- **What is expected**
With the pictures left out, write every entry down exactly.

- **Extracted information**
···

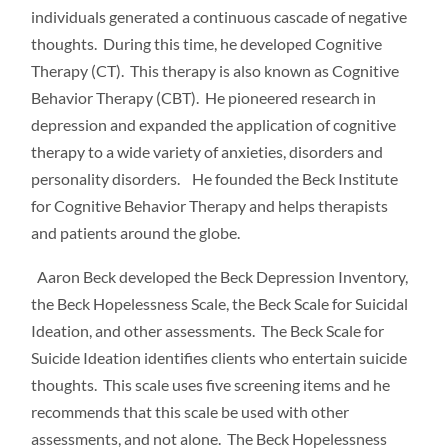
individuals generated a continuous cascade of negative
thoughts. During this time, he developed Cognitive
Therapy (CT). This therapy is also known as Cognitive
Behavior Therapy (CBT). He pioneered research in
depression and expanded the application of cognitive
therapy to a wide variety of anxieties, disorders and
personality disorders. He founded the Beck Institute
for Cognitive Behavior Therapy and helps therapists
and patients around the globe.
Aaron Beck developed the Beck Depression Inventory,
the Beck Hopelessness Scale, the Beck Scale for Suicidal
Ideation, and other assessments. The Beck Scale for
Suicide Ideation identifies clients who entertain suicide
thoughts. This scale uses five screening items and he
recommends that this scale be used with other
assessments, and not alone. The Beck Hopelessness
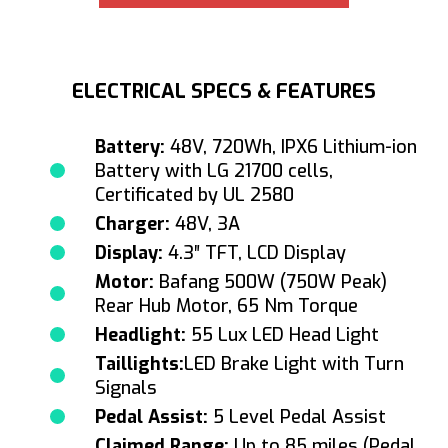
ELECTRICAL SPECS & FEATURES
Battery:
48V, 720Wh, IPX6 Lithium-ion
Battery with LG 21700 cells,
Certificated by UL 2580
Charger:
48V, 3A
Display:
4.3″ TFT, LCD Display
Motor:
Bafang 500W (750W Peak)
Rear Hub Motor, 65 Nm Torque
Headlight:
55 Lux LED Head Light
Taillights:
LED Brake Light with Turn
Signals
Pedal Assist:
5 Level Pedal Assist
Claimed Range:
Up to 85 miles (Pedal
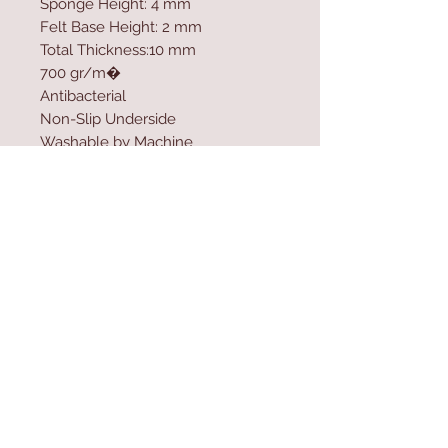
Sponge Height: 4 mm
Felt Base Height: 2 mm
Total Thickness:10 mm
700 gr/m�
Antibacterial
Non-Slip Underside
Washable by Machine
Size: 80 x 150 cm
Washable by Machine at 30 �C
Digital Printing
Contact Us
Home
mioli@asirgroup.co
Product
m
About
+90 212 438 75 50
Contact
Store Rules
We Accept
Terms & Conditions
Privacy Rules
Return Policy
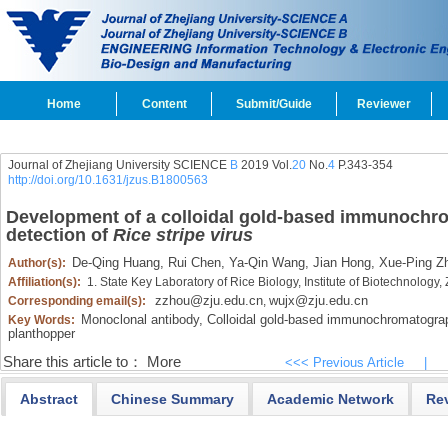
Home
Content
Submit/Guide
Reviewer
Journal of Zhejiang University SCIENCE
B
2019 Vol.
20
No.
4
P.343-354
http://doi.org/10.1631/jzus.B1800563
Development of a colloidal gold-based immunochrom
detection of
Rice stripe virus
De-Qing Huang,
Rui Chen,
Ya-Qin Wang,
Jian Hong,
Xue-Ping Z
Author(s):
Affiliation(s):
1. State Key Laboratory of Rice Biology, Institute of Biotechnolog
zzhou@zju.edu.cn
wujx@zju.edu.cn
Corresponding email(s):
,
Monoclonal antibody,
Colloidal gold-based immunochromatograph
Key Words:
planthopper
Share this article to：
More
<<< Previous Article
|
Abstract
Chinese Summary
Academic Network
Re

···

- **Result for this task**
individuals generated a continuous cascade of negative
thoughts. During this time, he developed Cognitive
Therapy (CT). This therapy is also known as Cognitive
Behavior Therapy (CBT). He pioneered research in
depression and expanded the application of cognitive
therapy to a wide variety of anxieties, disorders and
personality disorders. He founded the Beck Institute
for Cognitive Behavior Therapy and helps therapists
and patients around the globe.
Aaron Beck developed the Beck Depression Inventory,
the Beck Hopelessness Scale, the Beck Scale for Suicidal
Ideation, and other assessments. The Beck Scale for
Suicide Ideation identifies clients who entertain suicide
thoughts. This scale uses five screening items and he
recommends that this scale be used with other
assessments, and not alone. The Beck Hopelessness
ELECTRICAL SPECS & FEATURES
Battery:
48V, 720Wh, IPX6 Lithium-ion
Battery with LG 21700 cells,
Certificated by UL 2580
Charger:
48V, 3A
Display:
4.3″ TFT, LCD Display
Motor:
Bafang 500W (750W Peak)
Rear Hub Motor, 65 Nm Torque
Headlight:
55 Lux LED Head Light
Taillights:
LED Brake Light with Turn
Signals
Pedal Assist:
5 Level Pedal Assist
Claimed Range:
Up to 85 miles (Pedal
Sponge Height: 4 mm
Felt Base Height: 2 mm
Total Thickness:10 mm
700 gr/m�
Antibacterial
Non-Slip Underside
Washable by Machine
Size: 80 x 150 cm
Washable by Machine at 30 �C
Digital Printing
Contact Us
Home
mioli@asirgroup.co
Product
m
About
+90 212 438 75 50
Contact
Store Rules
We Accept
Terms & Conditions
Privacy Rules
Return Policy
Home
Content
Submit/Guide
Reviewer
Journal of Zhejiang University SCIENCE
B
2019 Vol.
20
No.
4
P.343-354
http://doi.org/10.1631/jzus.B1800563
Development of a colloidal gold-based immunochrom
detection of
Rice stripe virus
De-Qing Huang,
Rui Chen,
Ya-Qin Wang,
Jian Hong,
Xue-Ping Z
Author(s):
Affiliation(s):
1. State Key Laboratory of Rice Biology, Institute of Biotechnolog
zzhou@zju.edu.cn
wujx@zju.edu.cn
Corresponding email(s):
,
Monoclonal antibody,
Colloidal gold-based immunochromatograph
Key Words:
planthopper
Share this article to：
More
<<< Previous Article
|
Abstract
Chinese Summary
Academic Network
Re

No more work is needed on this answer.